# Records to use start

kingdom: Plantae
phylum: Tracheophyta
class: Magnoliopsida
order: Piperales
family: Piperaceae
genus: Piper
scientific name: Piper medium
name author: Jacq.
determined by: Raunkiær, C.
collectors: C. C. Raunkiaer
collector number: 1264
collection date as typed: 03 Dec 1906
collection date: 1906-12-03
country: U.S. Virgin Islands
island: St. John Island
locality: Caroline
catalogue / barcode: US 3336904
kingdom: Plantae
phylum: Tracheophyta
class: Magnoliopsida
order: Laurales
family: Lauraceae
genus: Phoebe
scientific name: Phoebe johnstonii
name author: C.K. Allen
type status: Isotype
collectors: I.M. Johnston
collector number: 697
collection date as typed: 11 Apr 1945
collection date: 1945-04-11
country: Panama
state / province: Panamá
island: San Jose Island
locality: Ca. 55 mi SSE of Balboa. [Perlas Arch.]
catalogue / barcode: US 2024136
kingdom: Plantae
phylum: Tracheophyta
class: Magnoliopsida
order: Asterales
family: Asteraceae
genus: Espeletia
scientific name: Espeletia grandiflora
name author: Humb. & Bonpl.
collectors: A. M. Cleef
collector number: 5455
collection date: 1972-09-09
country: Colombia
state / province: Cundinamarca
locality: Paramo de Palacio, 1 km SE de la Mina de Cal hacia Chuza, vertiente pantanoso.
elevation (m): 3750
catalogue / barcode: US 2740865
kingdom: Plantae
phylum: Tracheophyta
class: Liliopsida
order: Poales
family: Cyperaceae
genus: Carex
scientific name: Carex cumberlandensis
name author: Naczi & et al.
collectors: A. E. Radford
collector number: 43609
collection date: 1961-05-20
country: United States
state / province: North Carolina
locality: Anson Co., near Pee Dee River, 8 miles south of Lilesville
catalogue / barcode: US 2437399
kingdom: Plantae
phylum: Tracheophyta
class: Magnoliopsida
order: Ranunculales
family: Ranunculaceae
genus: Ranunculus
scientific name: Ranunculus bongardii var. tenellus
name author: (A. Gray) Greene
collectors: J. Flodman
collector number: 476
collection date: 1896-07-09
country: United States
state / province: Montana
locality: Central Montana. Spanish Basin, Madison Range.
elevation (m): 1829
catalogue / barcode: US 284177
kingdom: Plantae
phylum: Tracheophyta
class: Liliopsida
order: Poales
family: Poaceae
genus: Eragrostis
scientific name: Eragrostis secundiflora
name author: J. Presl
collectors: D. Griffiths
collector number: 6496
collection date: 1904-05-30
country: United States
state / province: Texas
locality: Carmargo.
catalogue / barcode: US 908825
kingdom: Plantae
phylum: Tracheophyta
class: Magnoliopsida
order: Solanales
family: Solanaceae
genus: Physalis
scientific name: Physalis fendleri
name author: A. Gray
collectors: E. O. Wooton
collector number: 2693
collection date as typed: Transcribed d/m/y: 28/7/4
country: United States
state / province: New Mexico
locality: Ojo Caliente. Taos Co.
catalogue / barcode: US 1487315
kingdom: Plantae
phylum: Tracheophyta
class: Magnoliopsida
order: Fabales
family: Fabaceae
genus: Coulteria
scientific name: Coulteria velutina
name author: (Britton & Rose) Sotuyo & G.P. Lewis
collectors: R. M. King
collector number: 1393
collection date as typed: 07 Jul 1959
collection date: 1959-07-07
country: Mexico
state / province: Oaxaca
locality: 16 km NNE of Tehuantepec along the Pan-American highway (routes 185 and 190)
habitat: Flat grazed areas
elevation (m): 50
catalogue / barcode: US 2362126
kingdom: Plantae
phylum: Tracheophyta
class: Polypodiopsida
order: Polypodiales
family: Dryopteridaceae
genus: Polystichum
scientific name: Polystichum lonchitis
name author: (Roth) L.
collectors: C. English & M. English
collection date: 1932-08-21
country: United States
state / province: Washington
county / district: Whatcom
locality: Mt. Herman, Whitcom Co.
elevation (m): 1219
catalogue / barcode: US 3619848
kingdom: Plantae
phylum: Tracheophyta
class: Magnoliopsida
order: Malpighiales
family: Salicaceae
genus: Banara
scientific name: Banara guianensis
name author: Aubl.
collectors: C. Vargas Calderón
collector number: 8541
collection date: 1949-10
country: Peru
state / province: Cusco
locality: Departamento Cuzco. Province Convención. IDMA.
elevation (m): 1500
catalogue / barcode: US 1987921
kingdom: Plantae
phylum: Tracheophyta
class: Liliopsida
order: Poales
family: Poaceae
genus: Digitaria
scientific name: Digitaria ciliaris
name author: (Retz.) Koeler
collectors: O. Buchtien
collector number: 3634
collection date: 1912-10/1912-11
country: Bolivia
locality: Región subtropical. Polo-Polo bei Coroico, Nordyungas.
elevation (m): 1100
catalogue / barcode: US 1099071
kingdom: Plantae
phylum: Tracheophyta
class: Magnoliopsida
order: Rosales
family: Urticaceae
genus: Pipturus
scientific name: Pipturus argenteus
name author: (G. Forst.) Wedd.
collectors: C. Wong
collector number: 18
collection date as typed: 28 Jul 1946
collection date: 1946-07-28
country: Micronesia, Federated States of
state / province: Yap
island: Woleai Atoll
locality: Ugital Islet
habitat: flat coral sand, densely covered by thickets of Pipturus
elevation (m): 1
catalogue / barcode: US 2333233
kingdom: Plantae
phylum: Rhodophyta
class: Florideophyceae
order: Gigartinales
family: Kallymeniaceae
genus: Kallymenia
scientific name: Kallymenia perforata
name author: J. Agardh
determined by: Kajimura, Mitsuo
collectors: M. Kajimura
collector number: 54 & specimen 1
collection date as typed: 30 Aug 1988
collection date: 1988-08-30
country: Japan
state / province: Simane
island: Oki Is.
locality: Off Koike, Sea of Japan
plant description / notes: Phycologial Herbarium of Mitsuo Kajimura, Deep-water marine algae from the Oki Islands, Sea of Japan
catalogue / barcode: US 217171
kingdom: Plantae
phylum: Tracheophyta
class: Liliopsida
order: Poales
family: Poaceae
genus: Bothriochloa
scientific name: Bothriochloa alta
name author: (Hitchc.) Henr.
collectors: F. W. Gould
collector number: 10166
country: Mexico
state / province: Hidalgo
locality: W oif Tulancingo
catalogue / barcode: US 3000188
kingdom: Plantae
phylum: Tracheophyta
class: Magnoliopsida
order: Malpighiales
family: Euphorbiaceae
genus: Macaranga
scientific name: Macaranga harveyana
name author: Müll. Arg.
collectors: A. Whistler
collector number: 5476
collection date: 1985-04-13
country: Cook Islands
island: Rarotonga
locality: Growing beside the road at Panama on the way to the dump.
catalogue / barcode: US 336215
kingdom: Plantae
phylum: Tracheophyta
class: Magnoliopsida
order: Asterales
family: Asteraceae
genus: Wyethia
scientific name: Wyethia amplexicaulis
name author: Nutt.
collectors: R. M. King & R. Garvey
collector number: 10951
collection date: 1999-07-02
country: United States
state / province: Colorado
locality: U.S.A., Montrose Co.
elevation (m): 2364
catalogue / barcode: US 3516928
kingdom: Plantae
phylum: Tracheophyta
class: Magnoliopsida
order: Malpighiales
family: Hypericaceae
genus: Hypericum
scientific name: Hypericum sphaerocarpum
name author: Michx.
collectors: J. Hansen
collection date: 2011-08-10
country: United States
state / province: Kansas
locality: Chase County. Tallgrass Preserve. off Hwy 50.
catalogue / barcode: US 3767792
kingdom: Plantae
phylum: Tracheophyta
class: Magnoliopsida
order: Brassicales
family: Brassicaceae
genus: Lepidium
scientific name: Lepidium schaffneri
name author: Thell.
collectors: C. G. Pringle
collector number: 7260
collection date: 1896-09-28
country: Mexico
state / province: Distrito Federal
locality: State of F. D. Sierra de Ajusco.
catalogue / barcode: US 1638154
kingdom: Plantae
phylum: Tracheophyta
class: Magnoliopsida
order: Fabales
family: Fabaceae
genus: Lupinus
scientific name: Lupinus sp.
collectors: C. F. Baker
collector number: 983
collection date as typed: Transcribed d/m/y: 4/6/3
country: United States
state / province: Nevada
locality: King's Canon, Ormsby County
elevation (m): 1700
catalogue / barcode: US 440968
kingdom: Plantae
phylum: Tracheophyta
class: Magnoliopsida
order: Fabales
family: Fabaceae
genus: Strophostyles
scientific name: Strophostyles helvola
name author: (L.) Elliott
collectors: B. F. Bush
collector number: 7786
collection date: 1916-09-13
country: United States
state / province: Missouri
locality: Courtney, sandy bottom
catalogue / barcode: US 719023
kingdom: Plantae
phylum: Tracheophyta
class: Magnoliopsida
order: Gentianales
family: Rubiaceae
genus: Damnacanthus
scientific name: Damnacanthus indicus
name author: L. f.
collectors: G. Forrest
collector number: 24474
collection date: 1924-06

# Records to use end

▶ [Problem details]
Copy out word for word the stretch of lines from the one containing "genus: Eragrostis" through the one containing "collectors: C. English & M. English", both included.

▶ [Answer]
genus: Eragrostis
scientific name: Eragrostis secundiflora
name author: J. Presl
collectors: D. Griffiths
collector number: 6496
collection date: 1904-05-30
country: United States
state / province: Texas
locality: Carmargo.
catalogue / barcode: US 908825
kingdom: Plantae
phylum: Tracheophyta
class: Magnoliopsida
order: Solanales
family: Solanaceae
genus: Physalis
scientific name: Physalis fendleri
name author: A. Gray
collectors: E. O. Wooton
collector number: 2693
collection date as typed: Transcribed d/m/y: 28/7/4
country: United States
state / province: New Mexico
locality: Ojo Caliente. Taos Co.
catalogue / barcode: US 1487315
kingdom: Plantae
phylum: Tracheophyta
class: Magnoliopsida
order: Fabales
family: Fabaceae
genus: Coulteria
scientific name: Coulteria velutina
name author: (Britton & Rose) Sotuyo & G.P. Lewis
collectors: R. M. King
collector number: 1393
collection date as typed: 07 Jul 1959
collection date: 1959-07-07
country: Mexico
state / province: Oaxaca
locality: 16 km NNE of Tehuantepec along the Pan-American highway (routes 185 and 190)
habitat: Flat grazed areas
elevation (m): 50
catalogue / barcode: US 2362126
kingdom: Plantae
phylum: Tracheophyta
class: Polypodiopsida
order: Polypodiales
family: Dryopteridaceae
genus: Polystichum
scientific name: Polystichum lonchitis
name author: (Roth) L.
collectors: C. English & M. English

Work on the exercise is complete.